Input data →
....
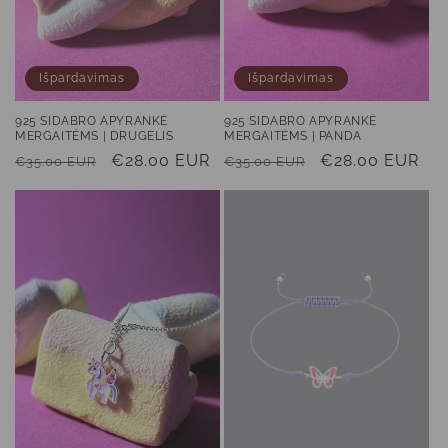
:
Išpardavimas
Išpardavimas
925 SIDABRO APYRANKĖ
925 SIDABRO APYRANKĖ
MERGAITĖMS | DRUGELIS
MERGAITĖMS | PANDA
Įprasta
Išpardavimo
€28.00 EUR
Įprasta
Išpardavimo
€28.00 EUR
€35.00 EUR
€35.00 EUR
kaina
kaina
kaina
kaina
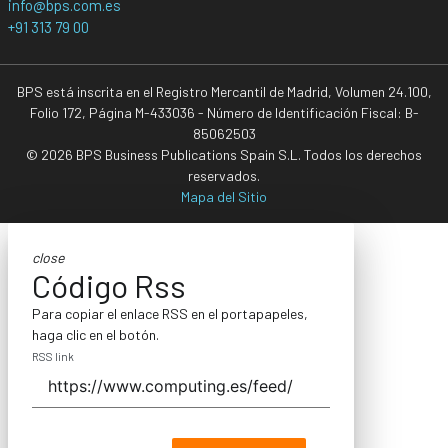
info@bps.com.es
+91 313 79 00
BPS está inscrita en el Registro Mercantil de Madrid, Volumen 24.100,
Folio 172, Página M-433036 - Número de Identificación Fiscal: B-
85062503
© 2026 BPS Business Publications Spain S.L. Todos los derechos
reservados.
Mapa del Sitio
close
Código Rss
Para copiar el enlace RSS en el portapapeles,
haga clic en el botón.
RSS link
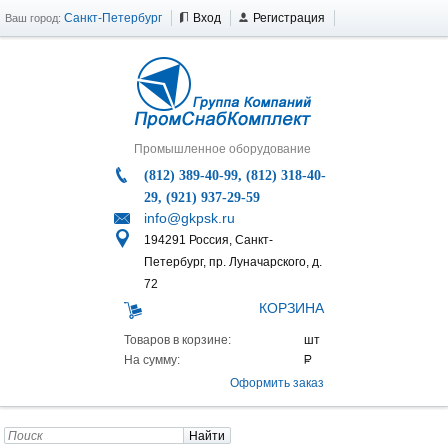
Санкт-Петербург
Вход
Регистрация
Ваш город:
Промышленное оборудование
(812) 389-40-99, (812) 318-40-
29, (921) 937-29-59
info@gkpsk.ru
194291 Россия, Санкт-
Петербург, пр. Луначарского, д.
72
КОРЗИНА
Товаров в корзине:
На сумму:
Оформить заказ
Найти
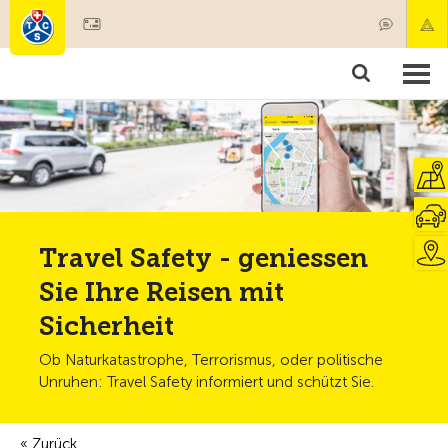
Mitglied werden
Mitgliedschaft & Leistungen
Produkte
Kurse & Fahrzeugchecks
Camping & Reisen
Test, Sicherheit & Gesundheit
Travel Safety - geniessen
Sie Ihre Reisen mit
Sicherheit
Ob Naturkatastrophe, Terrorismus, oder politische
Unruhen: Travel Safety informiert und schützt Sie.
Zurück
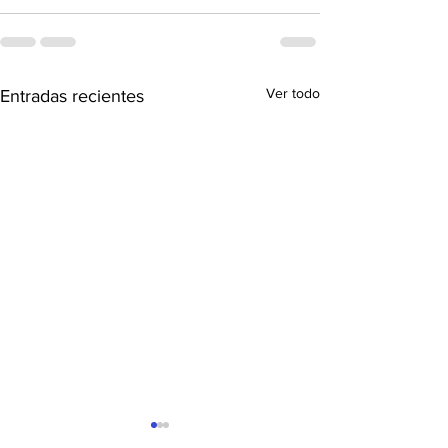
Ver todo
Entradas recientes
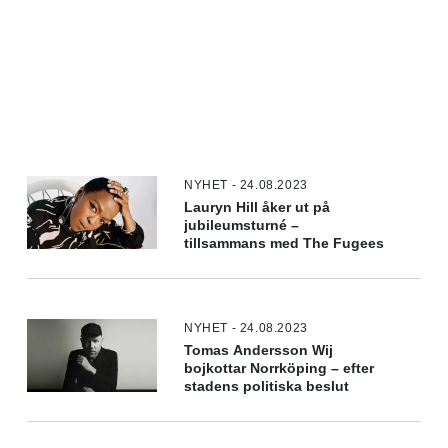
NYHET - 24.08.2023
Lauryn Hill åker ut på
jubileumsturné –
tillsammans med The Fugees
NYHET - 24.08.2023
Tomas Andersson Wij
bojkottar Norrköping – efter
stadens politiska beslut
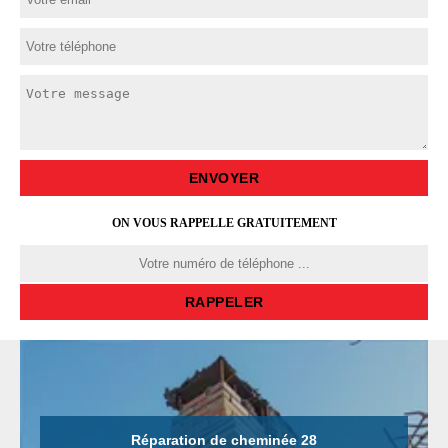
ON VOUS RAPPELLE GRATUITEMENT
Réparation de cheminée 28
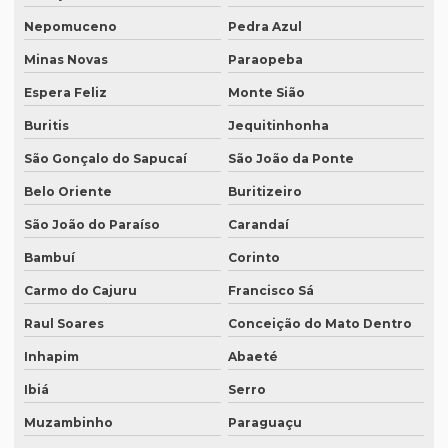
Interpretação simultânea
Nepomuceno
Pedra Azul
Intérprete alemão profissional
Minas Novas
Paraopeba
Intérprete chinês português
Espera Feliz
Monte Sião
Intérprete para congressos
Buritis
Jequitinhonha
Intérprete consecutivo
São Gonçalo do Sapucaí
São João da Ponte
Intérprete de coreano em são paulo
Belo Oriente
Buritizeiro
São João do Paraíso
Carandaí
Intérprete de espanhol em brasília
Bambuí
Corinto
Intérprete de espanhol em campinas
Carmo do Cajuru
Francisco Sá
Intérprete de espanhol em curitiba
Raul Soares
Conceição do Mato Dentro
Intérprete de espanhol em porto alegre
Inhapim
Abaeté
Intérprete para eventos
Ibiá
Serro
Intérprete de inglês em campinas
Muzambinho
Paraguaçu
Intérprete de inglês em curitiba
....
Written task → Each record should be printed again precisely, though not its pictures.

Output →
:
Išpardavimas
Išpardavimas
925 SIDABRO APYRANKĖ
925 SIDABRO APYRANKĖ
MERGAITĖMS | DRUGELIS
MERGAITĖMS | PANDA
Įprasta
Išpardavimo
€28.00 EUR
Įprasta
Išpardavimo
€28.00 EUR
€35.00 EUR
€35.00 EUR
kaina
kaina
kaina
kaina
info@bps.com.es
+91 313 79 00
BPS está inscrita en el Registro Mercantil de Madrid, Volumen 24.100,
Folio 172, Página M-433036 - Número de Identificación Fiscal: B-
85062503
© 2026 BPS Business Publications Spain S.L. Todos los derechos
reservados.
Mapa del Sitio
close
Código Rss
Para copiar el enlace RSS en el portapapeles,
haga clic en el botón.
RSS link
Санкт-Петербург
Вход
Регистрация
Ваш город:
Промышленное оборудование
(812) 389-40-99, (812) 318-40-
29, (921) 937-29-59
info@gkpsk.ru
194291 Россия, Санкт-
Петербург, пр. Луначарского, д.
72
КОРЗИНА
Товаров в корзине:
На сумму:
Оформить заказ
Найти
Mitglied werden
Mitgliedschaft & Leistungen
Produkte
Kurse & Fahrzeugchecks
Camping & Reisen
Test, Sicherheit & Gesundheit
Travel Safety - geniessen
Sie Ihre Reisen mit
Sicherheit
Ob Naturkatastrophe, Terrorismus, oder politische
Unruhen: Travel Safety informiert und schützt Sie.
Zurück
Ver todo
Entradas recientes
NYHET - 24.08.2023
Lauryn Hill åker ut på
jubileumsturné –
tillsammans med The Fugees
NYHET - 24.08.2023
Tomas Andersson Wij
bojkottar Norrköping – efter
stadens politiska beslut
ON VOUS RAPPELLE GRATUITEMENT
Réparation de cheminée 28
Interpretação simultânea
Nepomuceno
Pedra Azul
Intérprete alemão profissional
Minas Novas
Paraopeba
Intérprete chinês português
Espera Feliz
Monte Sião
Intérprete para congressos
Buritis
Jequitinhonha
Intérprete consecutivo
São Gonçalo do Sapucaí
São João da Ponte
Intérprete de coreano em são paulo
Belo Oriente
Buritizeiro
São João do Paraíso
Carandaí
Intérprete de espanhol em brasília
Bambuí
Corinto
Intérprete de espanhol em campinas
Carmo do Cajuru
Francisco Sá
Intérprete de espanhol em curitiba
Raul Soares
Conceição do Mato Dentro
Intérprete de espanhol em porto alegre
Inhapim
Abaeté
Intérprete para eventos
Ibiá
Serro
Intérprete de inglês em campinas
Muzambinho
Paraguaçu
Intérprete de inglês em curitiba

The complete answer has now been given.